見て下さい!シャンデリアが下がっている、この天井っ!すごく高さのある天井なのでありますわよ。ベッドに寝転んで、天井を見上げるだけで貴族気分ですのよ!

これで一泊80ユーロ。おーほほほほほほっ!モディカでの宿泊、勝ーーー利ッ!(旅を勝ち負けで考えちゃいけませんよ!)

モディカ

貴族の友人部屋で勝利にはしゃぐ我々をよそに、窓の外の雨足は強くなっていた。写真では全然伝えられないが、何と、アラレまで窓に叩きつけられていた。

しかし、貴族の友人気分が高潮している我々の浮かれ気分を、雨やアラレごときで壊すことはできないのである。「ふーん。雨降ってんだ。止むまで、貴族の部屋にいればいいジャン」。

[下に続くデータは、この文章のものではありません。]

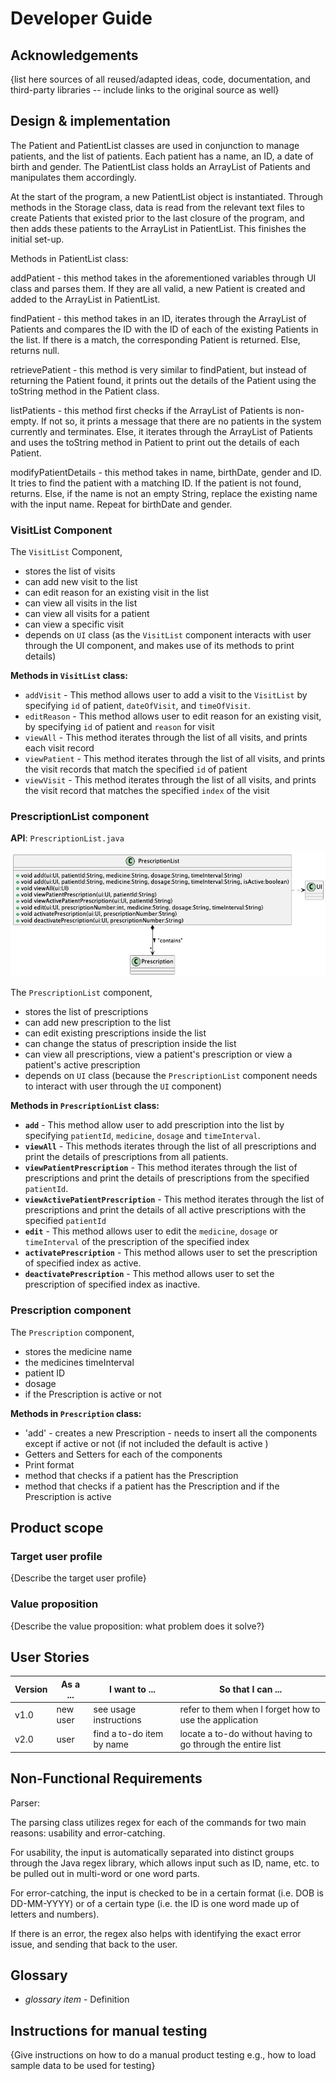 # Developer Guide

## Acknowledgements

{list here sources of all reused/adapted ideas, code, documentation, and third-party libraries -- include links to the original source as well}

## Design & implementation

The Patient and PatientList classes are used in conjunction to manage patients, and the list of patients. Each patient has a name,
an ID, a date of birth and gender. The PatientList class holds an ArrayList of Patients and manipulates them accordingly.

At the start of the program, a new PatientList object is instantiated. Through methods in the Storage class, data is read from the
relevant text files to create Patients that existed prior to the last closure of the program, and then adds these patients to the
ArrayList in PatientList. This finishes the initial set-up.

Methods in PatientList class:

addPatient - this method takes in the aforementioned variables through UI class and parses them. If they are all valid, a new
Patient is created and added to the ArrayList in PatientList.

findPatient - this method takes in an ID, iterates through the ArrayList of Patients and compares the ID with the ID of each of the
existing Patients in the list. If there is a match, the corresponding Patient is returned. Else, returns null.

retrievePatient - this method is very similar to findPatient, but instead of returning the Patient found, it prints out the details
of the Patient using the toString method in the Patient class.

listPatients - this method first checks if the ArrayList of Patients is non-empty. If not so, it prints a message that there are
no patients in the system currently and terminates.
Else, it iterates through the ArrayList of Patients and uses the toString method in Patient to print out the details of each Patient.

modifyPatientDetails - this method takes in name, birthDate, gender and ID. It tries to find the patient with a matching ID.
If the patient is not found, returns. Else, if the name is not an empty String, replace the existing name with the input name.
Repeat for birthDate and gender.

### VisitList Component
The `VisitList` Component,
* stores the list of visits
* can add new visit to the list
* can edit reason for an existing visit in the list
* can view all visits in the list
* can view all visits for a patient
* can view a specific visit
* depends on `UI` class (as the `VisitList` component interacts with user through the UI component, and makes use of its methods to print details)

**Methods in `VisitList` class:**
* `addVisit` - This method allows user to add a visit to the `VisitList` by specifying `id` of patient, `dateOfVisit`, and `timeOfVisit`.
* `editReason` - This method allows user to edit reason for an existing visit, by specifying `id` of patient and `reason` for visit
* `viewAll` - This method iterates through the list of all visits, and prints each visit record
* `viewPatient` - This method iterates through the list of all visits, and prints the visit records that match the specified `id` of patient
* `viewVisit` - This method iterates through the list of all visits, and prints the visit record that matches the specified `index` of the visit

### PrescriptionList component
**API**: `PrescriptionList.java`

![](../diagrams/PrescriptionListClassDiagram.png)

The `PrescriptionList` component,
* stores the list of prescriptions
* can add new prescription to the list
* can edit existing prescriptions inside the list
* can change the status of prescription inside the list
* can view all prescriptions, view a patient's prescription or view a patient's active prescription 
* depends on `UI` class (because the `PrescriptionList` component needs to interact with user through the `UI` 
component)

**Methods in `PrescriptionList` class:**

* **`add`** - This method allow user to add prescription into the list by specifying `patientId`, `medicine`, `dosage` and 
`timeInterval`.
* **`viewAll`** - This methods iterates through the list of all prescriptions and print the details of prescriptions from
all patients.
* **`viewPatientPrescription`** - This method iterates through the list of prescriptions and print the details of 
prescriptions from the specified `patientId`.
* **`viewActivePatientPrescription`** - This method iterates through the list of prescriptions and print the details of
all active prescriptions with the specified `patientId`
* **`edit`** - This method allows user to edit the `medicine`, `dosage` or `timeInterval` of the prescription of the 
specified index
* **`activatePrescription`** - This method allows user to set the prescription of specified index as active.
* **`deactivatePrescription`** - This method allows user to set the prescription of specified index as inactive.

### Prescription component
The `Prescription` component,
* stores the medicine name
* the medicines timeInterval 
* patient ID
* dosage
* if the Prescription is active or not 

**Methods in `Prescription` class:**
* 'add' - creates a new Prescription - needs to insert all the components except if active or not (if not included the default is active )
* Getters and Setters for each of the components
* Print format
* method that checks if a patient has the Prescription
* method that checks if a patient has the Prescription and if the Prescription is active
## Product scope
### Target user profile

{Describe the target user profile}

### Value proposition

{Describe the value proposition: what problem does it solve?}

## User Stories

|Version| As a ... | I want to ... | So that I can ...|
|--------|----------|---------------|------------------|
|v1.0|new user|see usage instructions|refer to them when I forget how to use the application|
|v2.0|user|find a to-do item by name|locate a to-do without having to go through the entire list|

## Non-Functional Requirements

Parser:

The parsing class utilizes regex for each of the commands for two main reasons: usability and error-catching.

For usability, the input is automatically separated into distinct groups through the Java regex library, which allows
input such as ID, name, etc. to be pulled out in multi-word or one word parts.

For error-catching, the input is checked to be in a certain format (i.e. DOB is DD-MM-YYYY)
or of a certain type (i.e. the ID is one word made up of letters and numbers).

If there is an error, the regex also helps with identifying the exact error issue, and
sending that back to the user.
## Glossary

* *glossary item* - Definition

## Instructions for manual testing

{Give instructions on how to do a manual product testing e.g., how to load sample data to be used for testing}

というわけで、この降雨タイムに、洗濯したり、明日ラグーザに行く計画を立てたり、とにもかくにも貴族の友人部屋で有意義に時間を使った。今まで私は、「ホテルなんて、清潔で設備が壊れてなくてオーナーがいい人であれば、ラグジュアリーである必要はナシ」と思っていたが、ラグジュアリーホテルの威力を思い知った。ラグジュアリーホテルって、浮かれるね!

だが、それを思い知ったところで、ラグジュアリーホテルは高いので、ホラ、「無い袖は振れぬ」のだよ。今後、ラグジュアリーホテルに、簡単に宿泊できるような見通しは、私の人生にはないよーッ(イケメンとお金に縁のない人生を送っている私。今ここでイケメンの話は関係ない)。そういうことなので、リーズナブルなお値段で宿泊できる、このモディカでの貴重な2泊を、噛み締めようと決意したのであった。